SpeM: Getting Started

The files can be downloaded here in .zip format (for Windows) and here in .tar.gz format (to unzip: ‘gzip -d spem.tar.gz’, followed by ‘tar xvf spem.tar’).

  • Compile SpeM: g++ SpeM.v0.998.cpp -o spem.exe
  • Run SpeM: spem <config file> <input graph> [parameters]

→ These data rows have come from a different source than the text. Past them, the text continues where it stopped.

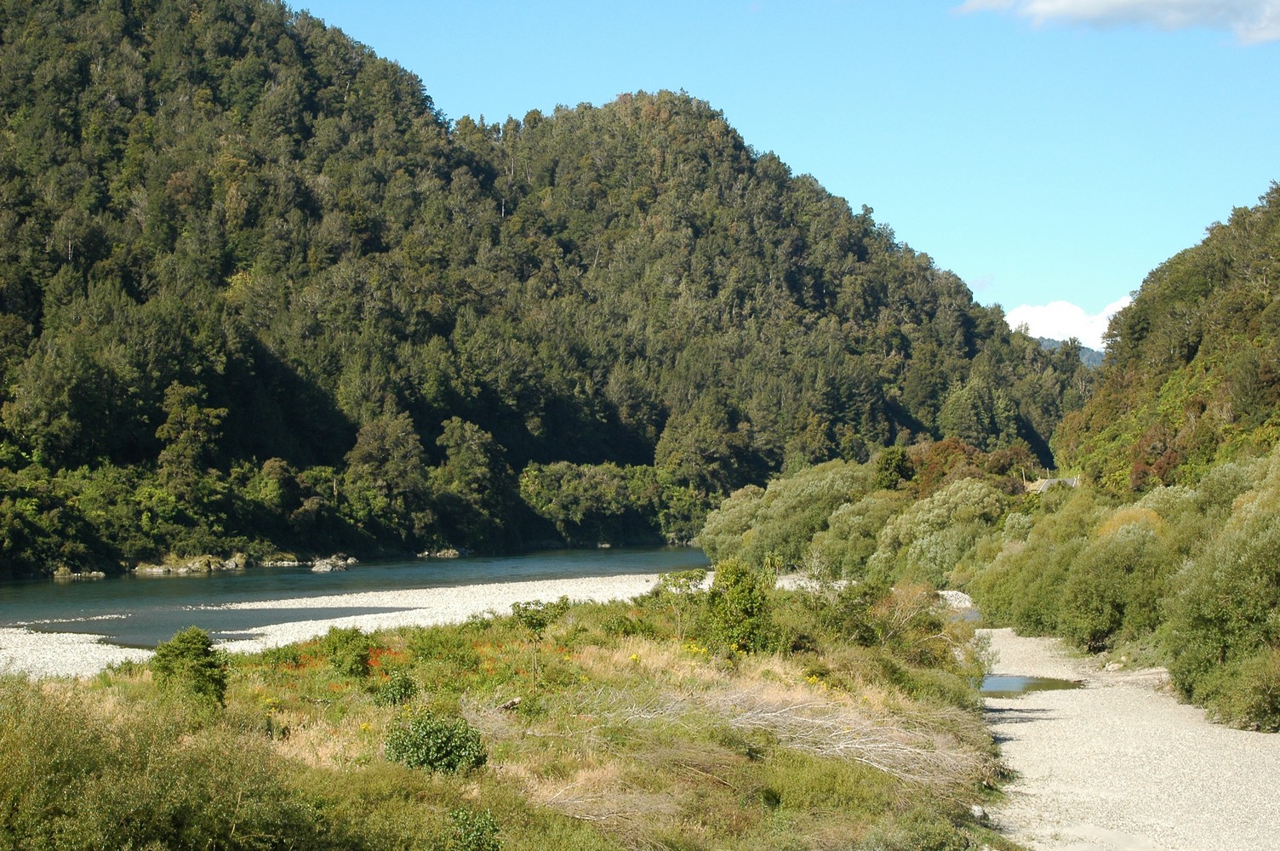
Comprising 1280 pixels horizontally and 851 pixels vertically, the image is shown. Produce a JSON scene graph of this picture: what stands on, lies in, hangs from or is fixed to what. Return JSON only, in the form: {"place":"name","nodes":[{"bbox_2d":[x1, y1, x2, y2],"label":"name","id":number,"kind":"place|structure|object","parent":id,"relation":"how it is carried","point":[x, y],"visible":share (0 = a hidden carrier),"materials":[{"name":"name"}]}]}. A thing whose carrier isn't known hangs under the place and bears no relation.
{"place":"outdoors","nodes":[
{"label":"outdoors","id":0,"kind":"place"},
{"bbox_2d":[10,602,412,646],"label":"pool","id":1,"kind":"structure","parent":0,"point":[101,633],"materials":[{"name":"liquid"}]},
{"bbox_2d":[0,574,703,676],"label":"gravel bank","id":2,"kind":"structure","parent":0,"point":[271,626],"materials":[{"name":"white gravel"}]},
{"bbox_2d":[0,547,708,643],"label":"river","id":3,"kind":"structure","parent":0,"point":[104,586],"materials":[{"name":"liquid"}]},
{"bbox_2d":[51,568,105,579],"label":"rock","id":4,"kind":"object","parent":3,"relation":"in","point":[99,574],"visible":0.91,"materials":[{"name":"grey stone"}]},
{"bbox_2d":[130,554,238,574],"label":"rock","id":5,"kind":"object","parent":3,"relation":"in","point":[154,569],"visible":0.9,"materials":[{"name":"grey stone"}]},
{"bbox_2d":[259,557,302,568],"label":"rock","id":6,"kind":"object","parent":3,"relation":"in","point":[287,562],"visible":0.92,"materials":[{"name":"grey stone"}]},
{"bbox_2d":[309,554,357,571],"label":"rock","id":7,"kind":"object","parent":3,"relation":"in","point":[319,567],"visible":0.88,"materials":[{"name":"grey stone"}]},
{"bbox_2d":[415,547,462,558],"label":"rock","id":8,"kind":"object","parent":3,"relation":"in","point":[449,554],"visible":0.94,"materials":[{"name":"grey stone"}]},
{"bbox_2d":[0,583,1006,850],"label":"grassy bank","id":9,"kind":"structure","parent":0,"point":[59,693],"materials":[{"name":"green plant"}]},
{"bbox_2d":[0,679,323,850],"label":"shrub","id":10,"kind":"object","parent":9,"relation":"on","point":[31,743],"visible":0.98,"materials":[{"name":"green plant"}]},
{"bbox_2d":[150,627,228,712],"label":"shrub","id":11,"kind":"object","parent":9,"relation":"on","point":[184,651],"visible":0.92,"materials":[{"name":"green plant"}]},
{"bbox_2d":[320,626,376,678],"label":"shrub","id":12,"kind":"object","parent":9,"relation":"on","point":[351,638],"visible":0.97,"materials":[{"name":"green plant"}]},
{"bbox_2d":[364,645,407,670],"label":"orange flower","id":13,"kind":"object","parent":9,"relation":"on","point":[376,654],"visible":0.33,"materials":[{"name":"plant"}]},
{"bbox_2d":[374,673,418,707],"label":"shrub","id":14,"kind":"object","parent":9,"relation":"on","point":[404,693],"visible":0.94,"materials":[{"name":"green plant"}]},
{"bbox_2d":[383,708,487,775],"label":"shrub","id":15,"kind":"object","parent":9,"relation":"on","point":[449,765],"visible":0.93,"materials":[{"name":"green plant"}]},
{"bbox_2d":[445,805,504,850],"label":"shrub","id":16,"kind":"object","parent":9,"relation":"on","point":[492,825],"visible":0.99,"materials":[{"name":"green plant"}]},
{"bbox_2d":[494,696,522,712],"label":"driftwood","id":17,"kind":"object","parent":9,"relation":"on","point":[511,703],"visible":0.71,"materials":[{"name":"wood"}]},
{"bbox_2d":[508,598,571,696],"label":"small tree","id":18,"kind":"object","parent":9,"relation":"on","point":[534,626],"visible":0.99,"materials":[{"name":"green plant"}]},
{"bbox_2d":[650,569,708,639],"label":"tree","id":19,"kind":"object","parent":9,"relation":"on","point":[675,584],"visible":0.96,"materials":[{"name":"green plant"}]},
{"bbox_2d":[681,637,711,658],"label":"yellow flower","id":20,"kind":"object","parent":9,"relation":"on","point":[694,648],"visible":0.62,"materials":[{"name":"yellow plant"}]},
{"bbox_2d":[703,559,777,653],"label":"shrub","id":21,"kind":"object","parent":9,"relation":"on","point":[732,599],"visible":0.95,"materials":[{"name":"green plant"}]},
{"bbox_2d":[586,685,980,786],"label":"dry brush","id":22,"kind":"object","parent":9,"relation":"on","point":[865,760],"visible":0.75,"materials":[{"name":"grey plant"}]},
{"bbox_2d":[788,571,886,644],"label":"shrub","id":23,"kind":"object","parent":9,"relation":"on","point":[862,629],"visible":0.74,"materials":[{"name":"green plant"}]},
{"bbox_2d":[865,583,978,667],"label":"shrub","id":24,"kind":"object","parent":9,"relation":"on","point":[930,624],"visible":0.74,"materials":[{"name":"green plant"}]},
{"bbox_2d":[969,803,988,822],"label":"rock","id":25,"kind":"object","parent":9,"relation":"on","point":[978,814],"visible":0.71,"materials":[{"name":"grey stone"}]},
{"bbox_2d":[0,0,1093,577],"label":"forested hill","id":26,"kind":"structure","parent":0,"point":[231,274],"materials":[{"name":"green plant"}]},
{"bbox_2d":[155,382,226,491],"label":"tree","id":27,"kind":"object","parent":26,"relation":"on","point":[179,413],"visible":0.91,"materials":[{"name":"green plant"}]},
{"bbox_2d":[343,411,428,524],"label":"tree","id":28,"kind":"object","parent":26,"relation":"on","point":[372,448],"visible":0.95,"materials":[{"name":"plant"}]},
{"bbox_2d":[433,417,513,530],"label":"tree","id":29,"kind":"object","parent":26,"relation":"on","point":[469,454],"visible":0.95,"materials":[{"name":"green plant"}]},
{"bbox_2d":[516,460,642,540],"label":"tree","id":30,"kind":"object","parent":26,"relation":"on","point":[564,500],"visible":0.93,"materials":[{"name":"green plant"}]},
{"bbox_2d":[654,401,750,498],"label":"tree","id":31,"kind":"object","parent":26,"relation":"on","point":[687,472],"visible":0.9,"materials":[{"name":"green plant"}]},
{"bbox_2d":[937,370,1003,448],"label":"tree","id":32,"kind":"object","parent":26,"relation":"on","point":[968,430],"visible":0.82,"materials":[{"name":"green plant"}]},
{"bbox_2d":[288,0,1279,343],"label":"sky","id":33,"kind":"structure","parent":0,"point":[1278,31],"materials":[{"name":"blue"}]},
{"bbox_2d":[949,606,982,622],"label":"water pool","id":34,"kind":"structure","parent":0,"point":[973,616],"materials":[{"name":"liquid"}]},
{"bbox_2d":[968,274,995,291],"label":"cloud","id":35,"kind":"structure","parent":0,"point":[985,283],"materials":[{"name":"white"}]},
{"bbox_2d":[1024,475,1079,491],"label":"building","id":36,"kind":"structure","parent":0,"point":[1048,482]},
{"bbox_2d":[1006,296,1135,351],"label":"cloud","id":37,"kind":"structure","parent":0,"point":[1048,321],"materials":[{"name":"white"}]},
{"bbox_2d":[1035,336,1107,369],"label":"distant hill","id":38,"kind":"structure","parent":0,"point":[1085,358],"materials":[{"name":"green plant"}]},
{"bbox_2d":[952,0,1279,46],"label":"cloud","id":39,"kind":"structure","parent":0,"point":[1068,3],"materials":[{"name":"white"}]},
{"bbox_2d":[971,626,1279,850],"label":"gravel path","id":40,"kind":"structure","parent":0,"point":[1040,720],"materials":[{"name":"grey gravel"}]},
{"bbox_2d":[975,673,1085,696],"label":"puddle","id":41,"kind":"object","parent":40,"relation":"in","point":[1033,683],"visible":0.4,"materials":[{"name":"liquid"}]},
{"bbox_2d":[1103,659,1124,671],"label":"rock","id":42,"kind":"object","parent":40,"relation":"on","point":[1116,665],"visible":0.77,"materials":[{"name":"stone"}]},
{"bbox_2d":[1048,182,1279,498],"label":"wooded hill","id":43,"kind":"structure","parent":0,"point":[1188,361],"materials":[{"name":"green plant"}]},
{"label":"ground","id":44,"kind":"structure","parent":0},
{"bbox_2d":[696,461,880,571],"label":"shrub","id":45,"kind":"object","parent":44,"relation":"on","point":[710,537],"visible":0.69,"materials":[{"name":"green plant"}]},
{"bbox_2d":[817,488,904,576],"label":"shrub","id":46,"kind":"object","parent":44,"relation":"on","point":[845,534],"visible":0.59,"materials":[{"name":"green plant"}]},
{"bbox_2d":[872,445,914,490],"label":"tree","id":47,"kind":"object","parent":44,"relation":"on","point":[893,465],"visible":0.8,"materials":[{"name":"green plant"}]},
{"bbox_2d":[869,478,1014,582],"label":"shrub","id":48,"kind":"object","parent":44,"relation":"on","point":[933,517],"visible":0.76,"materials":[{"name":"green plant"}]},
{"bbox_2d":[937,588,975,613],"label":"gravel bank","id":49,"kind":"structure","parent":44,"relation":"on","point":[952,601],"materials":[{"name":"grey gravel"}]},
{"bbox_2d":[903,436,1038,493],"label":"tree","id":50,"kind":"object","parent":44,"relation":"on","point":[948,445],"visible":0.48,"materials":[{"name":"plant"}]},
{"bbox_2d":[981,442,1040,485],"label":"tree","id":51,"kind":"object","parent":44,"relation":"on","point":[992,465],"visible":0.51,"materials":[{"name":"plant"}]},
{"bbox_2d":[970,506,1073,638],"label":"shrub","id":52,"kind":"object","parent":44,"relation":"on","point":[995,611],"visible":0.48,"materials":[{"name":"green plant"}]},
{"bbox_2d":[1053,495,1177,649],"label":"shrub","id":53,"kind":"object","parent":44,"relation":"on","point":[1108,611],"visible":0.76,"materials":[{"name":"green plant"}]},
{"bbox_2d":[1157,451,1279,733],"label":"shrub","id":54,"kind":"object","parent":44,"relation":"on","point":[1278,601],"visible":0.97,"materials":[{"name":"green plant"}]}
]}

The parameters can be given on the command line or can be put into the config file.

Example files

  • Config file: the names of the parameters are self-explanatory; where questions may arise, additional information is given in the config file. Download
  • Input graph: 3 graphs created by an automatic phone recogniser on the basis of 3 productions of the phrase: ship inquiry. Download
  • Lexicon: the first column in the lexicon is the orthographic transcription; the second column in the lexicon is the phonemic transcription. (In the example lexicon provided, both columns consists of the phonetic transcription. The output of SpeM will in this case thus consist of the phonemic instead of the orthographic transcription.) Download

Language models

SpeM supports unigram and bigram language models (LMs), although the latter have not been tested. To use language models in SpeM, a couple of steps need to be carried out:

  1. Compile LMConvert: g++ LMConvert.v0.7.cpp -o lmconvert.exe
  2. Create a language model similar to the language model to be found here.
  3. Create a SpeM language model:
    • Unigram LMs: LMConvert <LM filename> uni <lowerBoundUni>
      Creates a filename.TMP if it does not yet exist.
      Default value <lowerBoundUni>: 5.
    • Bigram LMs: LMConvert <LM filename> bi <lowerBoundUni> <lowerBoundBi> <Discount>
      Creates a filename.TMP, filename.BI.TMP, and a filename.BO.TMP if they do not yet exist.
      Default value <lowerBoundBi>: 5; default value <Discount>: 0.5.

    The implementation of <lowerBoundUni>, <lowerBoundBi>, and <Discount> follows the HTK-implementation (Young et al., 2002).
    An example of a SpeM unigram LM can be found here.

  4. Add the path to the language model in the config file.
  5. Add a value for UniGramAlpha in the config file. This value determines the influence of the language model on the overall score (value between 0-1).
  6. Change the value for xGram in the config file to either 1 (unigram LM) or 2 (bigram LM).